Квициньский презрительно усмехнулся.

— Ты успокаиваешь меня, словно ксендз.

— С точки зрения ксендза я говорю ересь.

Стражник, наблюдавший за ними, рявкнул:

— А ну прекратить разговоры!

Вернувшись в камеру, Дзержинский сразу же сел к столу, тянуло работать, работа — это спасение, тягостное ожидание очередного допроса, гадание о будущем ломает человека, делает его истериком, лишает сна и погружает в безнадежный мир иллюзий, которые суть главный враг поступка, то есть поиска пути к свободе.

Надо бы, подумал Дзержинский, уже загодя готовить школьные программы, которые мы предложим детям после революции. Без Радищева невозможно понять величие революционной мысли России, с него начинать надо изучение русского освободительного движения.

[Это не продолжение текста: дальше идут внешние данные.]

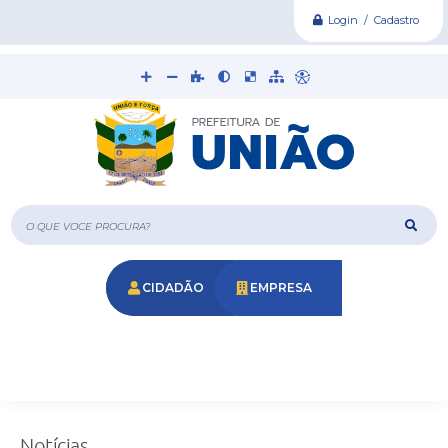
Login / Cadastro
O que voce procura?
CIDADÃO
EMPRESA
Notícias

Дзержинский походил по камере, остановился возле окна, заколочено: сырость, духота, смрад, начал вспоминать, когда Лютер восстал против папства. Кажется, в пятьсот семнадцатом. Или в девятнадцатом. Тридцать лет прошло с той поры, как курфюрст Бертольд провозгласил зверство, то есть запрет на мысль, выраженную словом… Как ужасно, что истории нас учат столь поверхностно! Суть этой науки о будущем — именно так, история дает возможные модели будущего, — ушлые цензоры из министерства просвещения сводят к зубрежке дат. Живая мысль, правда, купируется порою начинает казаться, что главной задачей педагогов является желание вызвать в учениках ненависть к предмету, который невозможно одолеть без слепой зубрежки. А литература? Как у нас учат Мицкевича? Да не учат его, потому что Петербург боится его памяти! И с Пушкиным не лучше! Выучи: «Я помню чудное мгновенье» — и хватит «Записки о Пугачевском бунте» — ни-ни, детям этого не надо, зачем ранить впечатлительные души?